Maximum Message Size¶
The default maximum message size is 1MB
. There's a way to increase this limit in case you want to, but please think it
through before doing so. The safest action might be to enable compression.
The max message size is determined by:
- Max messages size supported by gRPC (default value is
64MB
in Numaflow). - Max messages size supported by the Inter-Step Buffer implementation.
If JetStream
is used as the Inter-Step Buffer implementation, the default max message size for it is configured as 1MB
.
You can change it by setting the spec.jetstream.settings
in the InterStepBufferService
specification.
apiVersion: numaflow.numaproj.io/v1alpha1
kind: InterStepBufferService
metadata:
name: default
spec:
jetstream:
settings: |
max_payload: 8388608 # 8MB
It's not recommended to use values over 8388608
(8MB) but max_payload
can be set up to 67108864
(64MB).
Please be aware that if you increase the max message size of the InterStepBufferService
, you probably will also need to
change some other limits. For example, if the size of each messages is as large as 8MB, then 100 messages flowing in the
pipeline will make each of the Inter-Step Buffer need at least 800MB of disk space to store the messages, and the memory
consumption will also be high, that will probably cause the Inter-Step Buffer Service to crash. In that case, you might
need to update the retention policy in the Inter-Step Buffer Service to make sure the messages are not stored for too long.
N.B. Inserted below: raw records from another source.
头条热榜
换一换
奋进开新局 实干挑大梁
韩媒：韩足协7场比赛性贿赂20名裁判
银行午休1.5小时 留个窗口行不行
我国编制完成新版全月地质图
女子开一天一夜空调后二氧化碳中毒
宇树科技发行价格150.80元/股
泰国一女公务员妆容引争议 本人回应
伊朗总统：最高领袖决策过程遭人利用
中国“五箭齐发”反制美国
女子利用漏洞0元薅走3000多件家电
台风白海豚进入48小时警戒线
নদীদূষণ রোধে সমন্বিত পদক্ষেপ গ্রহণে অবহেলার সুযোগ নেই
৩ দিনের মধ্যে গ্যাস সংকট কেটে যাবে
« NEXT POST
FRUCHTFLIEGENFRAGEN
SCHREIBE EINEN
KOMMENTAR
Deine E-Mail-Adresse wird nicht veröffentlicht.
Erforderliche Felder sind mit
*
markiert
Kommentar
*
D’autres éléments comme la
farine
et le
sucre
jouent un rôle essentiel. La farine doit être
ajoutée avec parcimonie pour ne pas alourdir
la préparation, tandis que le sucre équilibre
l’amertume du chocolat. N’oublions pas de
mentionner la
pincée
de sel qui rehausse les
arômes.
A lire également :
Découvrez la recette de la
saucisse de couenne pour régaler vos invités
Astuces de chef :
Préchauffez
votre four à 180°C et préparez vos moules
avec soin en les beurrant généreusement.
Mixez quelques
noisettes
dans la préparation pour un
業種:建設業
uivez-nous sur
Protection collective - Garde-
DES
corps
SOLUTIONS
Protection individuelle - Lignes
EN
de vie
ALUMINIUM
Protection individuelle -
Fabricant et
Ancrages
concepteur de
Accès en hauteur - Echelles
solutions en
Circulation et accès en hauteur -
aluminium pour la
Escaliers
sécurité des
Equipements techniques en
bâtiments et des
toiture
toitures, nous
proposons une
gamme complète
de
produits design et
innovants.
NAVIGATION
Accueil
Check out the Inter-Step Buffer Service for more details.
Enable Compression¶
Numaflow supports automatic compression while writing and reading the messages to and from the Inter-Step Buffer, this can help to reduce the storage and network cost to ISB. Enabling compression will help in ISB stability and should be used if the payload is large (e.g, > 1MB). This is transparent to the user-defined functions, compression and decompression is taken care by Numaflow before writing to the ISB and after reading from the ISB.
Available compression types are:
- none
(default)
- gzip
- zstd
- lz4
Performance Numbers¶
The tests were run with fixed CPU 300m
CPU using random 1KB
payload.
Compression | Throughput (msg/s) | Disk Usage by ISB (GB) |
---|---|---|
None | 1000 | 7 ~ 7.2 |
GZIP | 132 | 1.2 ~ 1.4 |
ZSTD | 900 | 4.5 ~ 4.7 |
LZ4 | 1000 | 2.8 ~ 3 |
Clearly the best compression (least disk usage) is gzip
, but it has the lowest throughput. lz4
has the best
throughput and zstd
is in the middle. If you want to use gzip
, you might need to increase the CPU of numa
container
to get better performance.
Configuration¶
You can enable it by setting the compression
field in the Pipeline
specification.
apiVersion: numaflow.numaproj.io/v1alpha1
kind: Pipeline
metadata:
name: my-pipeline
spec:
interStepBuffer:
compression:
type: COMPRESSION_TYPE